Jaishankar hails Vikram-1 launch as historic milestone
Synopsis
Key Takeaways
Union External Affairs Minister Dr. S. Jaishankar on Saturday, 18 July 2026, celebrated the successful launch of Vikram-1, described as India's first privately developed orbital launch vehicle, calling it a 'truly historic' achievement by Skyroot Aerospace that reflects the power of youth-led innovation backed by government reform.
Context
Posting on X under the hashtags #Vikram1, #MissionAagaman, and #JourneyToOrbit, Dr. Jaishankar wrote that the launch is 'a reflection of what can be achieved when innovation and entrepreneurial drive of India's youth are backed by the bold reforms of PM Narendra Modi's vision.' The post marks a rare occasion of India's top diplomat publicly championing a private-sector space achievement, underlining how space has become a dimension of India's broader national ambition narrative.
Skyroot Aerospace, founded in 2018 and headquartered in Hyderabad, has been developing the Vikram series of small satellite launch vehicles. The company draws its name and rocket branding from Vikram Sarabhai, widely regarded as the father of the Indian space programme.
Policy Backdrop
The launch is the direct product of a policy shift that began in June 2020, when the Government of India opened the space sector to private entities and established IN-SPACe — the Indian National Space Promotion and Authorisation Centre — to regulate and promote non-governmental space activity. The Indian Space Policy 2023 further codified private-sector roles in building and operating launch vehicles and satellites, creating a formal licensing pathway for startups like Skyroot.
These reforms were conceived as an extension of the Atmanirbhar Bharat initiative, aimed at reducing India's dependence on foreign launch providers for small satellites and building indigenous commercial capability alongside ISRO, the government's own space agency established in 1969.
Stakeholders and Impact
A successful orbital mission by a private Indian company would represent a significant commercial inflection point for the country's emerging new-space ecosystem, which includes dozens of startups in launch, satellite manufacturing, and earth observation.
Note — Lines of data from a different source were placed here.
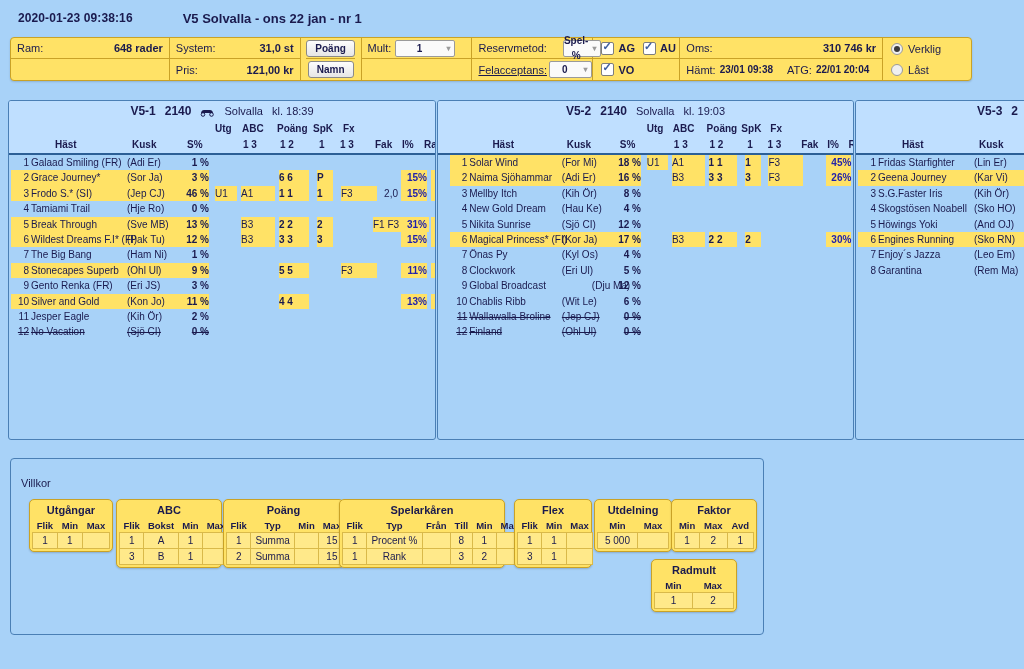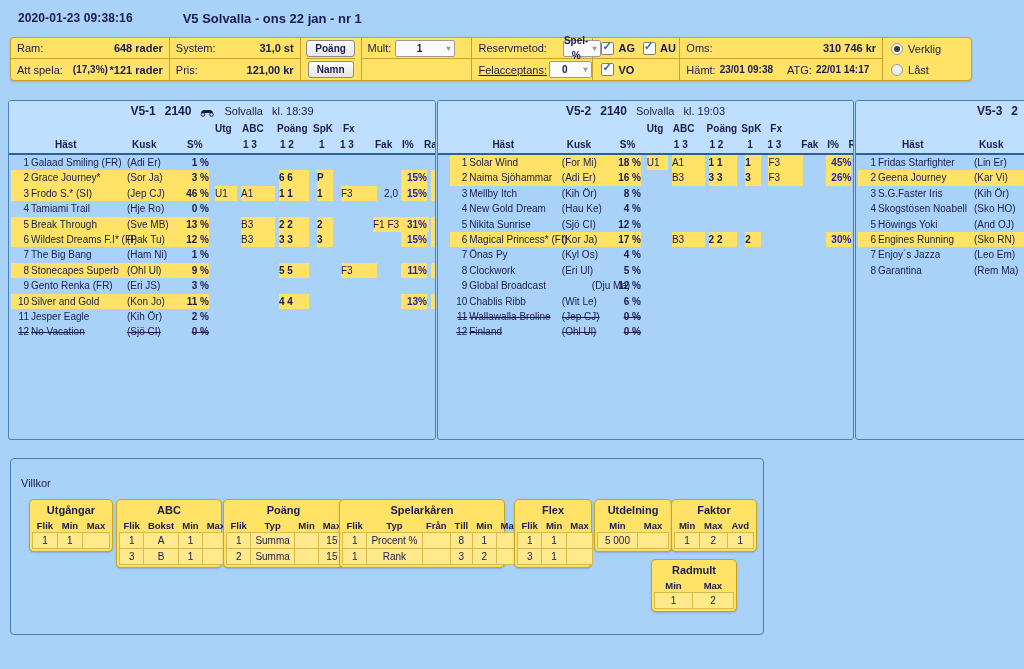--- a/index.html
+++ b/index.html
@@ -233,25 +233,20 @@
   <div class="title">V5 Solvalla - ons 22 jan - nr 1</div>
 </div>
 
 <div class="ctrlwrap">
 
   <div class="cgroup w-ram">
     <div class="crow divider">
       <span class="lbl">Ram:</span>
       <span class="val">648 rader</span>
     </div>
-    <div class="crow">
-      <span class="lbl">Att spela:</span>
-      <span class="sub">(17,3%)</span>
-      <span class="val">*121 rader</span>
-    </div>
   </div>
 
   <div class="cgroup w-sys">
     <div class="crow divider">
       <span class="lbl">System:</span>
       <span class="val">31,0 st</span>
     </div>
     <div class="crow">
       <span class="lbl">Pris:</span>
       <span class="val">121,00 kr</span>
@@ -316,21 +311,21 @@
 
   <div class="cgroup w-oms">
     <div class="crow divider">
       <span class="lbl">Oms:</span>
       <span class="val">310 746 kr</span>
     </div>
     <div class="crow">
       <span class="lbl">Hämt:</span>
       <span class="sub" style="padding-left:4px">23/01 09:38</span>
       <span class="lbl" style="padding-left:14px">ATG:</span>
-      <span class="sub" style="padding-left:4px;padding-right:6px">22/01 14:17</span>
+      <span class="sub" style="padding-left:4px;padding-right:6px">22/01 20:04</span>
     </div>
   </div>
 
   <div class="cgroup w-rad">
     <div class="crow">
       <label class="radio">
         <span class="rdot on"></span>
         <span>Verklig</span>
       </label>
     </div>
Entrepreneurs and venture investors watching the sector have long pointed to a viable orbital launch capability as the threshold that unlocks larger funding rounds and international contracts.
For ISRO, private launch capability is complementary rather than competitive — freeing the agency to focus on deep-space science and strategic missions while commercial operators handle the growing queue of small satellite payloads from domestic and international customers. IN-SPACe is expected to play a central role in licensing follow-on commercial flights.
What's Next
The space community will watch closely for official mission confirmation from Skyroot Aerospace and IN-SPACe detailing payload deployment and orbital parameters. Subsequent commercial flights, updates to IN-SPACe licensing rules, and potential revisions to foreign direct investment norms for the space sector are the near-term policy signposts. If the mission is confirmed as fully successful, it is likely to accelerate investor interest in India's private space industry and could prompt further regulatory easing to sustain momentum.